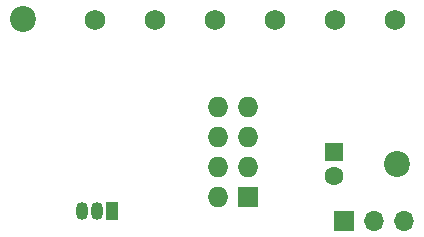
<source format=gbs>
%TF.GenerationSoftware,KiCad,Pcbnew,(5.1.5)-3*%
%TF.CreationDate,2021-10-08T15:08:23+02:00*%
%TF.ProjectId,esp01-ws2812b-breakout,65737030-312d-4777-9332-383132622d62,rev?*%
%TF.SameCoordinates,Original*%
%TF.FileFunction,Soldermask,Bot*%
%TF.FilePolarity,Negative*%
%FSLAX46Y46*%
G04 Gerber Fmt 4.6, Leading zero omitted, Abs format (unit mm)*
G04 Created by KiCad (PCBNEW (5.1.5)-3) date 2021-10-08 15:08:23*
%MOMM*%
%LPD*%
G04 APERTURE LIST*
%ADD10R,1.727200X1.727200*%
%ADD11O,1.727200X1.727200*%
%ADD12C,1.727200*%
%ADD13R,1.700000X1.700000*%
%ADD14O,1.700000X1.700000*%
%ADD15O,1.050000X1.500000*%
%ADD16R,1.050000X1.500000*%
%ADD17C,2.200000*%
%ADD18R,1.600000X1.600000*%
%ADD19C,1.600000*%
G04 APERTURE END LIST*
D10*
%TO.C,U2*%
X167386000Y-98298000D03*
D11*
X164846000Y-98298000D03*
X167386000Y-95758000D03*
X164846000Y-95758000D03*
X167386000Y-93218000D03*
X164846000Y-93218000D03*
X167386000Y-90678000D03*
X164846000Y-90678000D03*
%TD*%
D12*
%TO.C,J1*%
X174752000Y-83312000D03*
X179832000Y-83312000D03*
%TD*%
%TO.C,J2*%
X154432000Y-83312000D03*
X159512000Y-83312000D03*
X164592000Y-83312000D03*
X169672000Y-83312000D03*
%TD*%
D13*
%TO.C,J3*%
X175514000Y-100330000D03*
D14*
X178054000Y-100330000D03*
X180594000Y-100330000D03*
%TD*%
D15*
%TO.C,U3*%
X154559000Y-99441000D03*
X153289000Y-99441000D03*
D16*
X155829000Y-99441000D03*
%TD*%
D17*
%TO.C,H1*%
X148336000Y-83185000D03*
%TD*%
%TO.C,H2*%
X179959000Y-95504000D03*
%TD*%
D18*
%TO.C,C1*%
X174625000Y-94488000D03*
D19*
X174625000Y-96488000D03*
%TD*%
M02*

</source>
------------------------------------------------------------------------
Work instruction
When the listing is transcribed, every line must match the original exactly, and the pictures must be left out.

Response for this exercise
<source format=gbs>
%TF.GenerationSoftware,KiCad,Pcbnew,(5.1.5)-3*%
%TF.CreationDate,2021-10-08T15:08:23+02:00*%
%TF.ProjectId,esp01-ws2812b-breakout,65737030-312d-4777-9332-383132622d62,rev?*%
%TF.SameCoordinates,Original*%
%TF.FileFunction,Soldermask,Bot*%
%TF.FilePolarity,Negative*%
%FSLAX46Y46*%
G04 Gerber Fmt 4.6, Leading zero omitted, Abs format (unit mm)*
G04 Created by KiCad (PCBNEW (5.1.5)-3) date 2021-10-08 15:08:23*
%MOMM*%
%LPD*%
G04 APERTURE LIST*
%ADD10R,1.727200X1.727200*%
%ADD11O,1.727200X1.727200*%
%ADD12C,1.727200*%
%ADD13R,1.700000X1.700000*%
%ADD14O,1.700000X1.700000*%
%ADD15O,1.050000X1.500000*%
%ADD16R,1.050000X1.500000*%
%ADD17C,2.200000*%
%ADD18R,1.600000X1.600000*%
%ADD19C,1.600000*%
G04 APERTURE END LIST*
D10*
%TO.C,U2*%
X167386000Y-98298000D03*
D11*
X164846000Y-98298000D03*
X167386000Y-95758000D03*
X164846000Y-95758000D03*
X167386000Y-93218000D03*
X164846000Y-93218000D03*
X167386000Y-90678000D03*
X164846000Y-90678000D03*
%TD*%
D12*
%TO.C,J1*%
X174752000Y-83312000D03*
X179832000Y-83312000D03*
%TD*%
%TO.C,J2*%
X154432000Y-83312000D03*
X159512000Y-83312000D03*
X164592000Y-83312000D03*
X169672000Y-83312000D03*
%TD*%
D13*
%TO.C,J3*%
X175514000Y-100330000D03*
D14*
X178054000Y-100330000D03*
X180594000Y-100330000D03*
%TD*%
D15*
%TO.C,U3*%
X154559000Y-99441000D03*
X153289000Y-99441000D03*
D16*
X155829000Y-99441000D03*
%TD*%
D17*
%TO.C,H1*%
X148336000Y-83185000D03*
%TD*%
%TO.C,H2*%
X179959000Y-95504000D03*
%TD*%
D18*
%TO.C,C1*%
X174625000Y-94488000D03*
D19*
X174625000Y-96488000D03*
%TD*%
M02*

</source>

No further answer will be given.